TEXT SECTION
Content starts
BCE Inc.’s BCE-T chief executive officer is calling on Canada’s broadcasting and telecommunications regulator to help the country’s media sector cope with a challenging advertising market and competition from foreign giants.

During a conference call Thursday to discuss the Montreal-based company’s second-quarter results, Mirko Bibic said “more needs to be done by the CRTC, faster,” to ease the pressures on the industry.

“The ecosystem in Canada is under severe stress and requires urgent government assistance,” Mr. Bibic said, as BCE reported higher second-quarter revenue but a steep drop in profit owing to higher expenses.

“When massive U.S. companies with global scale and global footprints are having extreme difficulty contending with the difficult advertising markets, you have to ask how Canadian broadcasters are expected to navigate” them with such an unfair regulatory playing field, he added.

In June, BCE’s Bell Media filed an application asking the CRTC (Canadian Radio-television and Telecommunications Commission) to waive local news and Canadian programming requirements for its television stations.

Mr. Bibic said he’s encouraged that the federal government is “trying to help out on the news side of things” with Bill C-18, the Online News Act, and that the industry is “pushing back against the very aggressive moves by Meta and Google.”

The tech giants have announced plans to block news content for Canadians in response to Bill C-18, which forces them to pay media organizations for that content. Meta has already begun rolling out the change.

BCE, the parent company of Bell Canada, had $6.07-billion in revenue for the three-month period ended June 30, up 3.5 per cent year-over-year, as it added new wireless and internet customers. But its media division, which owns CTV, TSN, CP24 and a number of specialty TV news and radio channels, saw its revenue decline 1.9 per cent year-over-year to $805-million, the result of lower advertising revenue.

BCE’s profit fell sharply to $397-million, down 39 per cent from $654-million in the same quarter last year. That amounted to 37 cents a share, down from 66 cents.
Content ends
SOURCE INFORMATION
Content starts
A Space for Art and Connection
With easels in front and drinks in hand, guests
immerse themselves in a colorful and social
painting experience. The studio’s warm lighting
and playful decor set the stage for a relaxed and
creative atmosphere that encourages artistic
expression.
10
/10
Content ends
ASSIGNED TASK 1
Format the lines of the records as a numbered list, leaving out any blank lines.
ASSIGNED TASK 2
Resume the article on BCE's second-quarter results, starting after its last sentence.

RESPONSE 1
1. A Space for Art and Connection
2. With easels in front and drinks in hand, guests
3. immerse themselves in a colorful and social
4. painting experience. The studio’s warm lighting
5. and playful decor set the stage for a relaxed and
6. creative atmosphere that encourages artistic
7. expression.
8. 10
9. /10

RESPONSE 2
The company attributed the decline to higher expenses, including a $377-million non-cash loss on its share of an obligation to repurchase a minority stake in one of its joint venture equity investments, as well as higher interest costs, increased depreciation and amortization expenses and higher income taxes.

BCE also saw higher costs from its work force reduction initiative. The company announced back in June that it was eliminating roughly 1,300 positions as part of a significant reorganization. It expects to see the financial benefits in the second half of the year.

After adjusting for several items, including losses on investments, severance, acquisition and other costs, BCE had $722-million in profit, down 8.7 per cent from $791-million a year earlier. The adjusted earnings amounted to 79 cents a share, down from 87 cents a share in the same period last year.

Analysts had been expecting adjusted earnings of 80 cents a share and $6.06-billion in revenue, according to the consensus estimate from S&P Capital IQ.

The telecom added 111,282 net new postpaid wireless subscribers during the quarter, up 33.8 per cent from the 83,197 of a year ago. (Postpaid subscribers are those who are billed at the end of the month for the services they have used, whereas prepaid customers pay up front for wireless services.)

“We achieved these wireless and internet subscriber results against the backdrop of declining prices, demonstrating that our industry is delivering the highest-quality services at decreasing prices despite persistent inflation,” Mr. Bibic said.

Desjardins analyst Jérome Dubreuil said BCE is slightly behind its financial targets for the year but added that “there has been limited impact on financials so far from lower wireless prices in the market.”

“BCE will have to report faster growth in the rest of the year to achieve guidance,” Mr. Dubreuil wrote in a research note.

BCE’s chief financial officer, Glen LeBlanc, said he’s confident the telecom will deliver on its guidance.

“I know that, historically, we probably have a smoother free cash flow profile than we have this year, but it really was a product of us taking the opportunity to spend heavily in the front half of this year,” Mr. LeBlanc told analysts during Thursday’s conference call. “You make hay in this business when the sun shines.”

Scotiabank analyst Maher Yaghi said that although BCE’s subscriber growth in both its internet and wireless business was strong, its free cash flow, which decreased to $1.02-billion, was “weaker than anticipated.”

Mr. Yaghi also noted that although Bell Canada signed up significantly more wireless customers than it did in the second quarter of last year, its wireless loading trailed that of Rogers RCI-B-T, which added 170,000 net new postpaid wireless subscribers during the quarter.

Shares of BCE fell 65 cents, or 1.16 per cent, to $55.52 on the Toronto Stock Exchange on Thursday.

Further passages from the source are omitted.